Mary Lattimore (left) and Meg Baird's first collaborative LP is titled Ghost Forests.

Rachael Pony Cassells, Charlie Saufley/Courtesy of the artist

Meg Baird and Mary Lattimore both operate at the frayed edges of psychedelic music, sounding at once elegant and fuzzed-out. Baird was in the folk group Espers, sings and drums in the sprawling rock band Heron Oblivion and has a few lovely solo albums of her own. Lattimore isn't just a harpist for hire (appearing on records by Sharon Van Etten and Steve Gunn), but also conjures new spheres from her strings, most recently on this year's Hundreds of Days.
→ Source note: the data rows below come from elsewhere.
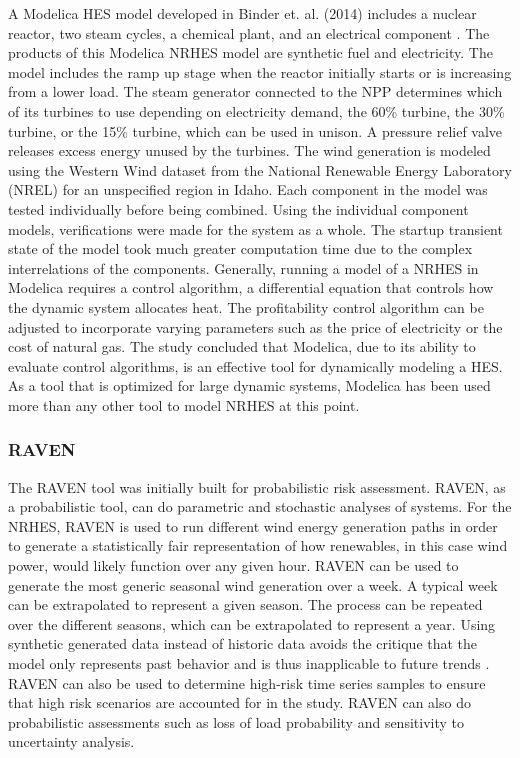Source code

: \documentclass{article}                                                                           %
\begin{document}
\begin{linenumbers}
A Modelica HES model developed in Binder et. al. (2014) includes a nuclear reactor, two steam cycles, a chemical plant, and an electrical component \cite{Binder2014}. The products of this Modelica NRHES model are synthetic fuel and electricity. The model includes the ramp up stage when the reactor initially starts or is increasing from a lower load. The steam generator connected to the NPP determines which of its turbines to use depending on electricity demand, the 60\% turbine, the 30\% turbine, or the 15\% turbine, which can be used in unison. A pressure relief valve releases excess energy unused by the turbines. The wind generation is modeled using the Western Wind dataset from the National Renewable Energy Laboratory (NREL) for an unspecified region in Idaho. Each component in the model was tested individually before being combined. Using the individual component models, verifications were made for the system as a whole. The startup transient state of the model took much greater computation time due to the complex interrelations of the components. Generally, running a model of a NRHES in Modelica requires a control algorithm, a differential equation that controls how the dynamic system allocates heat. The profitability control algorithm can be adjusted to incorporate varying parameters such as the price of electricity or the cost of natural gas. The study concluded that Modelica, due to its ability to evaluate control algorithms, is an effective tool for dynamically modeling a HES. As a tool that is optimized for large dynamic systems, Modelica has been used more than any other tool to model NRHES at this point.

\subsubsection{RAVEN}
The RAVEN tool was initially built for probabilistic risk assessment. RAVEN, as a probabilistic tool, can do parametric and stochastic analyses of systems\cite{RabitiRAVEN}. For the NRHES, RAVEN is used to run different wind energy generation paths in order to generate a statistically fair representation of how renewables, in this case wind power, would likely function over any given hour. RAVEN can be used to generate the most generic seasonal wind generation over a week. A typical week can be extrapolated to represent a given season. The process can be repeated over the different seasons, which can be extrapolated to represent a year. Using synthetic generated data instead of historic data avoids the critique that the model only represents past behavior and is thus inapplicable to future trends \cite{redfoot_epiney_2016}. RAVEN can also be used to determine high-risk time series samples to ensure that high risk scenarios are accounted for in the study. RAVEN can also do probabilistic assessments such as loss of load probability and sensitivity to uncertainty analysis.


\end{linenumbers}
\end{document}
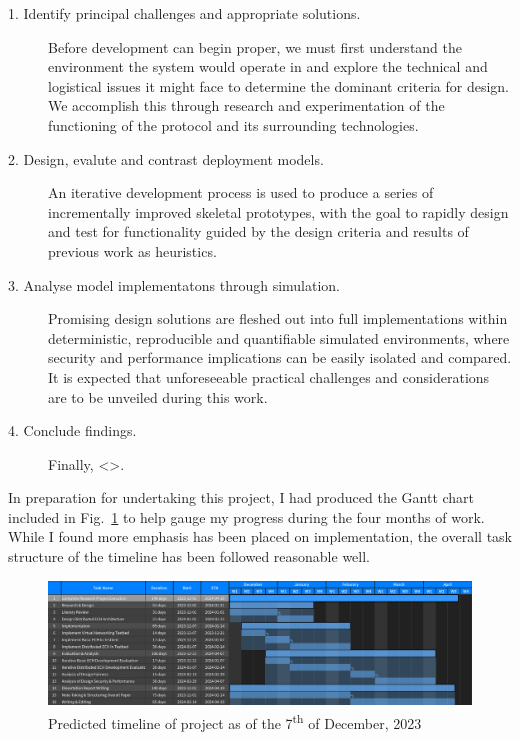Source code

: \begin{description}
	\item[1. Identify principal challenges and appropriate solutions.] Before development can begin proper, we must first understand the environment the system would operate in and explore the technical and logistical issues it might face to determine the dominant criteria for design. We accomplish this through research and experimentation of the functioning of the protocol and its surrounding technologies.
	\item[2. Design, evalute and contrast deployment models.] An iterative development process is used to produce a series of incrementally improved skeletal prototypes, with the goal to rapidly design and test for functionality guided by the design criteria and results of previous work as heuristics.
	\item[3. Analyse model implementatons through simulation.] Promising design solutions are fleshed out into full implementations within deterministic, reproducible and quantifiable simulated environments, where security and performance implications can be easily isolated and compared. It is expected that unforeseeable practical challenges and considerations are to be unveiled during this work.
	\item[4. Conclude findings.] Finally, <>.
\end{description}

In preparation for undertaking this project, I had produced the Gantt chart included in Fig.~\ref{gantt_chart_figure} to help gauge my progress during the four months of work. While I found more emphasis has been placed on implementation, the overall task structure of the timeline has been followed reasonable well.

\begin{figure}[ht]
\centerline{\includegraphics[width=160mm]{images/gantt.png}}
\caption[Project timeline]{Predicted timeline of project as of the 7\textsuperscript{th} of December, 2023}
\label{gantt_chart_figure}
\end{figure}









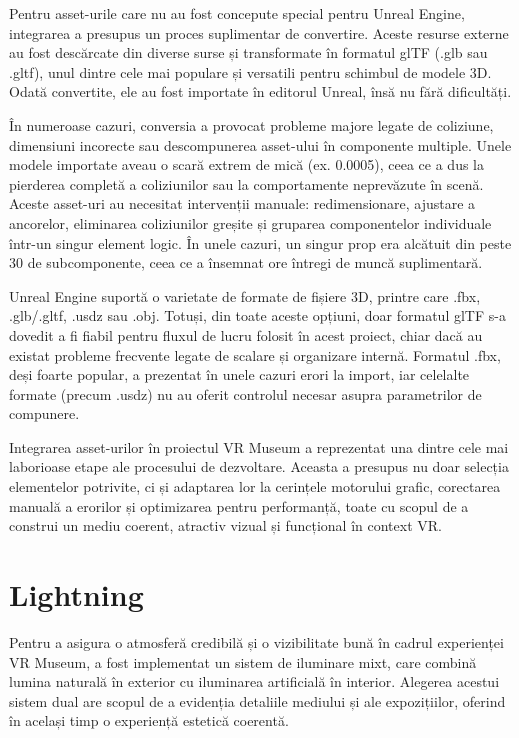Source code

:Pentru asset-urile care nu au fost concepute special pentru Unreal Engine, integrarea a presupus un proces suplimentar de convertire. Aceste resurse externe au fost descărcate din diverse surse și transformate în formatul glTF (.glb sau .gltf), unul dintre cele mai populare și versatili pentru schimbul de modele 3D. Odată convertite, ele au fost importate în editorul Unreal, însă nu fără dificultăți.

În numeroase cazuri, conversia a provocat probleme majore legate de coliziune, dimensiuni incorecte sau descompunerea asset-ului în componente multiple. Unele modele importate aveau o scară extrem de mică (ex. 0.0005), ceea ce a dus la pierderea completă a coliziunilor sau la comportamente neprevăzute în scenă. Aceste asset-uri au necesitat intervenții manuale: redimensionare, ajustare a ancorelor, eliminarea coliziunilor greșite și gruparea componentelor individuale într-un singur element logic. În unele cazuri, un singur prop era alcătuit din peste 30 de subcomponente, ceea ce a însemnat ore întregi de muncă suplimentară.

Unreal Engine suportă o varietate de formate de fișiere 3D, printre care .fbx, .glb/.gltf, .usdz sau .obj. Totuși, din toate aceste opțiuni, doar formatul glTF s-a dovedit a fi fiabil pentru fluxul de lucru folosit în acest proiect, chiar dacă au existat probleme frecvente legate de scalare și organizare internă. Formatul .fbx, deși foarte popular, a prezentat în unele cazuri erori la import, iar celelalte formate (precum .usdz) nu au oferit controlul necesar asupra parametrilor de compunere.

Integrarea asset-urilor în proiectul VR Museum a reprezentat una dintre cele mai laborioase etape ale procesului de dezvoltare. Aceasta a presupus nu doar selecția elementelor potrivite, ci și adaptarea lor la cerințele motorului grafic, corectarea manuală a erorilor și optimizarea pentru performanță, toate cu scopul de a construi un mediu coerent, atractiv vizual și funcțional în context VR.

\section{Lightning}

Pentru a asigura o atmosferă credibilă și o vizibilitate bună în cadrul experienței VR Museum, a fost implementat un sistem de iluminare mixt, care combină lumina naturală în exterior cu iluminarea artificială în interior. Alegerea acestui sistem dual are scopul de a evidenția detaliile mediului și ale expozițiilor, oferind în același timp o experiență estetică coerentă.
Both were friends in Philly, but it would take a move to different parts of California for the pair to collaborate on their first LP together.

Ghost Forests is as textured as a California sunset, as guitars, synth, harp and vocals bleed into the canvas with equal parts darkness and wonder. Five of the six tracks feature Baird's glowing voice and songs built from studio improvisations, but the opening track is entirely instrumental. Baird tells NPR Music that the spectral and slow-building "Between Two Worlds" came out of the duo's first experiments:

Of all the songs on the record, this one most captures the excitement of the "blank canvas" of this collaboration. It came straight from improvising when we were first getting sounds in the studio; unbeknownst to us, Thom [Monahan] had already started recording.

We've noticed we keep getting into the same zone when sound-checking. We wanted to experiment with new sounds from what the stage and room were giving us, and we'd have to remind ourselves not to drift into this improvisation too deeply, because there were other songs to play!

It's very natural to combine our personal sounds into one as we have similar influences and histories, and it's really pretty thrilling to listen and react. We hope this kind of restless, buzzing energy we've stumbled on while working together comes through really strongly in this piece.


Ghost Forests comes out Nov. 9 via Three Lobed Recordings.